Passage:
----------------------------------------

It appears that while the PGPPublicKey
class offers an isEncryptionKey()
method to determine if a public key's algorithm is acceptable for encryption purposes (RSA_GENERAL
, RSA_ENCRYPT
, ELGAMAL_GENERAL
, ELGAMAL_ENCRYPT
) this alone is not sufficient for selecting a valid encryption subkey.
There is information regarding the intended usage of the public key stored within the packet, as seen in GnuPG packet.h:
41 /* Usage flags */
42 #define PUBKEY_USAGE_SIG GCRY_PK_USAGE_SIGN /* Good for signatures. */
43 #define PUBKEY_USAGE_ENC GCRY_PK_USAGE_ENCR /* Good for encryption. */
44 #define PUBKEY_USAGE_CERT GCRY_PK_USAGE_CERT /* Also good to certify keys.*/
45 #define PUBKEY_USAGE_AUTH GCRY_PK_USAGE_AUTH /* Good for authentication. */
46 #define PUBKEY_USAGE_UNKNOWN GCRY_PK_USAGE_UNKN /* Unknown usage flag. */
47 #define PUBKEY_USAGE_NONE 256 /* No usage given. */
My question is, given that Bouncy Castle does not expose these flags, what is the suggested way to extract this key usage information from a PublicKeyPacket in Java?

----------------------------------------

What you will do:
A - In the Bouncy Castle key usage question, rewrite the paragraph that begins "It appears that while the PGPPublicKey" in fewer words, keeping its main facts.
B - According to the Bouncy Castle key usage question, what number does the GnuPG code assign to PUBKEY_USAGE_NONE?
C - Write what comes next in the Bouncy Castle key usage question, starting after its last sentence.

----------------------------------------

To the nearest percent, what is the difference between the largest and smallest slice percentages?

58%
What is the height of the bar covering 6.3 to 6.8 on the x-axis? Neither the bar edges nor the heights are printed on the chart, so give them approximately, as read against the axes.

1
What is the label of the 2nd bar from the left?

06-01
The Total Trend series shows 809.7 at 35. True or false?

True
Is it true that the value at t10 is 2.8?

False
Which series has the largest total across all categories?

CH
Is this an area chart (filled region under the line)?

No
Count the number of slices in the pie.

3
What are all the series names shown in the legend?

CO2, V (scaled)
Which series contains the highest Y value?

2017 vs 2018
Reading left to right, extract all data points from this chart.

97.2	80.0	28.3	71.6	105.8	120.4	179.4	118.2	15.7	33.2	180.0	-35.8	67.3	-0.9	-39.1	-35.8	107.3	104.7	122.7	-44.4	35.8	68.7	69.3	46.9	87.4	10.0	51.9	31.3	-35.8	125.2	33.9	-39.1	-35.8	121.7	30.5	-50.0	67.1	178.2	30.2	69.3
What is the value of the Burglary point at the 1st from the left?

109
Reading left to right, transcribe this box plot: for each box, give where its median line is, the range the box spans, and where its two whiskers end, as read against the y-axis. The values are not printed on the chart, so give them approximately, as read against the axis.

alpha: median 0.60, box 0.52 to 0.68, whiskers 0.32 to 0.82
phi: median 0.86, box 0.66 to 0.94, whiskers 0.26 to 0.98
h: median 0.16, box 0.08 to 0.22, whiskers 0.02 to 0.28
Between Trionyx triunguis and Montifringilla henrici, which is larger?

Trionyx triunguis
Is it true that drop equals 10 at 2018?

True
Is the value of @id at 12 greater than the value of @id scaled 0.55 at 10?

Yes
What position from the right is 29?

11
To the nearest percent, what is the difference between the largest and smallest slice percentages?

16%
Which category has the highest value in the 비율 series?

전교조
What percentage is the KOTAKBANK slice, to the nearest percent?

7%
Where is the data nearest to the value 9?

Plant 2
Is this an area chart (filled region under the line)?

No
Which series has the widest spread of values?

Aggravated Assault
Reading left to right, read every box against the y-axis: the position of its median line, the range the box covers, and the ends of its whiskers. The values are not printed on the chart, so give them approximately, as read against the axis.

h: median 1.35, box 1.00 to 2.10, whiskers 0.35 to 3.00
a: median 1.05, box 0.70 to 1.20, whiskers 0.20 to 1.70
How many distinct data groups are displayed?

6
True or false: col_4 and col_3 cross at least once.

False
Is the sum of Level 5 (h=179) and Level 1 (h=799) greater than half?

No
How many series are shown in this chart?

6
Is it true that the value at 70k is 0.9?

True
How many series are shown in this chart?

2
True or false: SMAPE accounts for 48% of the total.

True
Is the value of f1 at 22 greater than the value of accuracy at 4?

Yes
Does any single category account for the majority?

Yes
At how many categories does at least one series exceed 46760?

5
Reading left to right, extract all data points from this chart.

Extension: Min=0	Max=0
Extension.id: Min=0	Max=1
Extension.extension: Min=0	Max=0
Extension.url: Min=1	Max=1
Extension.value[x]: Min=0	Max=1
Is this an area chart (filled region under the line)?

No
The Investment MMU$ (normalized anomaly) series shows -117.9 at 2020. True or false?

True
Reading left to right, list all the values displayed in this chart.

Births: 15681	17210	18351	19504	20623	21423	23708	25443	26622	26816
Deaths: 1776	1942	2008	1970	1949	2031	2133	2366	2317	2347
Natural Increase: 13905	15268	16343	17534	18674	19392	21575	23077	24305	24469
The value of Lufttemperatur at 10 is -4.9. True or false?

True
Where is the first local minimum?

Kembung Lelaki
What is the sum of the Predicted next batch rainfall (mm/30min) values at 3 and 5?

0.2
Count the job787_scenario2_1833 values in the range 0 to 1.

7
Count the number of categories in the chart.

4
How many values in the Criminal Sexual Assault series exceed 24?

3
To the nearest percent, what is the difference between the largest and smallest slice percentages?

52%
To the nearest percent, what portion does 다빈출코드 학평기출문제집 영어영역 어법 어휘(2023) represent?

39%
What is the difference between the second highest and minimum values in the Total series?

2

----------------------------------------

Results of the tasks:
A - The PGPPublicKey class has an isEncryptionKey() method that checks whether a key's algorithm suits encryption (RSA_GENERAL, RSA_ENCRYPT, ELGAMAL_GENERAL, ELGAMAL_ENCRYPT). That check alone isn't enough to pick a valid encryption subkey.

B - 256

C -
I figured it out. For posterity, here's the solution:
// If Key Usage flags are present, we must respect them:
int keyFlagsEncountered = 0;
boolean keyUsageAllowsEncryption = false;
Iterator<PGPSignature> i = key.getSignatures();
while(i.hasNext()) {
PGPSignature signature = i.next();
int keyFlags = signature.getHashedSubPackets().getKeyFlags();
keyFlagsEncountered += keyFlags;
boolean isEncryptComms = (keyFlags & KeyFlags.ENCRYPT_COMMS) > 0;
boolean isEncryptStorage = (keyFlags & KeyFlags.ENCRYPT_STORAGE) > 0;
// Other KeyFlags available here (AUTHENTICATION, SIGN_DATA, CERTIFY_OTHER).
if (isEncryptComms || isEncryptStorage) {
keyUsageAllowsEncryption = true;
}
}
// However, if Key Usage flags are not present (older key, or key generation process simply did not include the flags)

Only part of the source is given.